Silver Nanoparticle Decorated on Reduced Graphene Oxide-Wrapped Manganese Oxide Nanorods as Electrode Materials for High-Performance Electrochemical Devices

In this work, silver nanoparticles decorated on reduced graphene oxide (rGO) wrapped manganese oxide nanorods (Ag-rGO@MnO₂) were synthesized for an active electrode material. MnO₂ nanorods were synthesized via a hydrothermal route, and their coating with GO and subsequent reduction at a higher temperature resulted in rGO@MnO₂. A further addition of Ag on rGO@MnO₂ was performed by dispersing rGO@MnO₂ in AgNO₃ solution and its subsequent reduction by NaBH₄. X-ray diffraction (XRD) analysis showed peaks corresponding to MnO₂ and Ag, and the absence of a peak at 2θ = 26° confirmed a few layered coatings of rGO and the absence of any graphitic impurities. Morphological analysis showed Ag nanoparticles anchored on rGO coated MnO₂ nanorods. Apart from this, all other characterization techniques also confirmed the successful fabrication of Ag-rGO@MnO₂. The electrochemical performance examined by cyclic voltammetry and the galvanic charge–discharge technique showed that Ag-rGO@MnO₂ has a superior capacitive value (675 Fg⁻¹) as compared to the specific capacitance value of rGO@MnO₂ (306.25 Fg⁻¹) and MnO₂ (293.75 Fg⁻¹). Furthermore, the electrode based on Ag-rGO@MnO₂ nanocomposite showed an excellent capacity retention of 95% after 3000 cycles. The above results showed that Ag-rGO@MnO₂ nanocomposites can be considered an active electrode material for future applications in electrochemical devices.

» DATA PROVIDED
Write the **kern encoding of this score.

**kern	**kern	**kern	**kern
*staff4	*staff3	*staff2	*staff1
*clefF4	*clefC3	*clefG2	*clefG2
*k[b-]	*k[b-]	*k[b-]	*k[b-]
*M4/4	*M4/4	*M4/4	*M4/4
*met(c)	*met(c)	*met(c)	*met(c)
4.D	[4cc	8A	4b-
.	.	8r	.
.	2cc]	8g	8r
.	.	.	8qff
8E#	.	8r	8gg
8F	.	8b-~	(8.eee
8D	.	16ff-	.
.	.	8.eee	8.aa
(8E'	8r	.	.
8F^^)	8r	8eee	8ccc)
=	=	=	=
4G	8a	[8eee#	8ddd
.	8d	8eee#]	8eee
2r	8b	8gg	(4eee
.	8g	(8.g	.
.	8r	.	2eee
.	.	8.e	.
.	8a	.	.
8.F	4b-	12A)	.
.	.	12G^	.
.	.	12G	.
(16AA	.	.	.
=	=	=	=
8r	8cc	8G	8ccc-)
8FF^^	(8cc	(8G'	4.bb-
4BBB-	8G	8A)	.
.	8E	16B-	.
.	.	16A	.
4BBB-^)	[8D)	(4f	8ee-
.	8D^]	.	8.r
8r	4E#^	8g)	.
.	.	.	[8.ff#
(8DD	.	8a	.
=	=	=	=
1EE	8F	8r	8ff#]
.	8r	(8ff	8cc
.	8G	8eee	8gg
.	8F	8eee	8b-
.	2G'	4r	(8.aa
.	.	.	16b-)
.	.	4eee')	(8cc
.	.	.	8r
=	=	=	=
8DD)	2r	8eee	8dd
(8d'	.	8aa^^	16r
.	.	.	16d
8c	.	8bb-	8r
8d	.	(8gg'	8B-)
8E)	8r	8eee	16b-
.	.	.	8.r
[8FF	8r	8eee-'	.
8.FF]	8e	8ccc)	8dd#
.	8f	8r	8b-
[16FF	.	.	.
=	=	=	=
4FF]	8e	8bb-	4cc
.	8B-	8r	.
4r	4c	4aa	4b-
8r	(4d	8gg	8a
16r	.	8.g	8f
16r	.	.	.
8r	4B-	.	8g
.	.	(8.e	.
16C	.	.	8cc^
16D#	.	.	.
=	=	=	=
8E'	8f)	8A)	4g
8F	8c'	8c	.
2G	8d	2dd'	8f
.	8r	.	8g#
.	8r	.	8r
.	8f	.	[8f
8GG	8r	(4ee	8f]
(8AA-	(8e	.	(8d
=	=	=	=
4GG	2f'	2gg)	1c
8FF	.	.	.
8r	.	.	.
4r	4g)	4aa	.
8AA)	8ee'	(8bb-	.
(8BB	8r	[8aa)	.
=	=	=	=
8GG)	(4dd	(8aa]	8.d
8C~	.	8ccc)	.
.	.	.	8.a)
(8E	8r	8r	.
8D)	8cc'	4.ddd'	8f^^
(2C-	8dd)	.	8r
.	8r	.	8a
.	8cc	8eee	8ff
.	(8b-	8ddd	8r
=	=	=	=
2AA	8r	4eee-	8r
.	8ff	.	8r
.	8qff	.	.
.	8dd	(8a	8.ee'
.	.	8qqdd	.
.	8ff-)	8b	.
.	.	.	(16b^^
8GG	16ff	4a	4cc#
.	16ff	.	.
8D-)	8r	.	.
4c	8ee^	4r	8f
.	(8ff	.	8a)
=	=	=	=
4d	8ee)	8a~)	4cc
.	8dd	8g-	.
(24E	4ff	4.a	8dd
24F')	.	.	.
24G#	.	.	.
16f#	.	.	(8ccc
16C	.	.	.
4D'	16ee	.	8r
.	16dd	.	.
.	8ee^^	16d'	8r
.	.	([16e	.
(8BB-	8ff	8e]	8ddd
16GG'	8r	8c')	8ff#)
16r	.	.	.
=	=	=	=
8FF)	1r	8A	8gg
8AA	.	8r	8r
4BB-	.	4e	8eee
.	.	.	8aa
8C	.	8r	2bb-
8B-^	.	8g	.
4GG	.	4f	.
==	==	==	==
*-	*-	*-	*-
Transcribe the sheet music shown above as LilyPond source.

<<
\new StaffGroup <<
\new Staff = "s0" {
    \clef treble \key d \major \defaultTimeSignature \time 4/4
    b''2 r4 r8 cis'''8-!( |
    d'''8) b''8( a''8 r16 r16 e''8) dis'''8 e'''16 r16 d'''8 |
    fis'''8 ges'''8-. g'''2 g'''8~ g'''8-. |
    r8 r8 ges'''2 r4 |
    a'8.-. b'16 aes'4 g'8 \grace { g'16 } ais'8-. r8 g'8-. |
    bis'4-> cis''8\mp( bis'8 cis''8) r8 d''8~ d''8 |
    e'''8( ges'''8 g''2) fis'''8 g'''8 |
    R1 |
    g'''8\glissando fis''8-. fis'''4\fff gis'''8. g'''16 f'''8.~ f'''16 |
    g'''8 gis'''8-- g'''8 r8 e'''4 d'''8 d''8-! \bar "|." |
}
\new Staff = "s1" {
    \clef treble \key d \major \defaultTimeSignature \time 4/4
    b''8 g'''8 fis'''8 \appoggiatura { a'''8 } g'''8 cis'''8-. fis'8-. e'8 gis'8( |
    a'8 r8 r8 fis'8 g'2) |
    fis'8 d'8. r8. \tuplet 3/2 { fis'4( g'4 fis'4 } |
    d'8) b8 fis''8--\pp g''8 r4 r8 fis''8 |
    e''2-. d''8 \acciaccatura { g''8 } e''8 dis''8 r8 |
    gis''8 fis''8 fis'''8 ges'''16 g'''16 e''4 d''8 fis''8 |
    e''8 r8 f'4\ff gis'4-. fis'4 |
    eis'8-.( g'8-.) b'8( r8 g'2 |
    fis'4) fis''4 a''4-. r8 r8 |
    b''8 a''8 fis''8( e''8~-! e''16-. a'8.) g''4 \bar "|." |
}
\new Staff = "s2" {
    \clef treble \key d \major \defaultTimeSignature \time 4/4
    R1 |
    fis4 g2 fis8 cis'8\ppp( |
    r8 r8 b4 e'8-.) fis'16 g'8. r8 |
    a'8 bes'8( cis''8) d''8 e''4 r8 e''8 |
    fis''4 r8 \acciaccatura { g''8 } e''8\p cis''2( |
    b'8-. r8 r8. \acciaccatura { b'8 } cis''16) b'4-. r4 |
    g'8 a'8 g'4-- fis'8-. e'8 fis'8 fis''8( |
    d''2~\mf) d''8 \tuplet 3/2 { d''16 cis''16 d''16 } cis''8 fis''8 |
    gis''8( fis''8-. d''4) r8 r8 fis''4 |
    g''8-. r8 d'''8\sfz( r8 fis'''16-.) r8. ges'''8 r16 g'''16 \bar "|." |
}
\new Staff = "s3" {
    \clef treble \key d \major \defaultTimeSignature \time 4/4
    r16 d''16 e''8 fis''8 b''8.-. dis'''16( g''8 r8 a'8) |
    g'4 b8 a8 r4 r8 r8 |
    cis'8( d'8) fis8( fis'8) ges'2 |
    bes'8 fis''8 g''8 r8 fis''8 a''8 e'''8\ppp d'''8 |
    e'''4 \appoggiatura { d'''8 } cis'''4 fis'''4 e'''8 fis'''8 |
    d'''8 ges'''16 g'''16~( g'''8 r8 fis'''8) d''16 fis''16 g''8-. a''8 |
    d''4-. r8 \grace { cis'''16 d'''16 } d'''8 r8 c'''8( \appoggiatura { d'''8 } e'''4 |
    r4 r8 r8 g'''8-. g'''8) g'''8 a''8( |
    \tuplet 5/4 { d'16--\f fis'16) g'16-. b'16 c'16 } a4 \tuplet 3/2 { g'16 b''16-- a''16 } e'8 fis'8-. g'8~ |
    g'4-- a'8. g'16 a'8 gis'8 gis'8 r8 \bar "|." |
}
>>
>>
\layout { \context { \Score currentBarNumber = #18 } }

» YOUR GOAL
Translate this sentence from the electrode materials abstract into Spanish: "Furthermore, the electrode based on Ag-rGO@MnO₂ nanocomposite showed an excellent capacity retention of 95% after 3000 cycles." The records were drawn from a separate source, not from the text.

» SOLUTION
Además, el electrodo basado en el nanocompuesto Ag-rGO@MnO₂ mostró una excelente retención de capacidad del 95 % después de 3000 ciclos.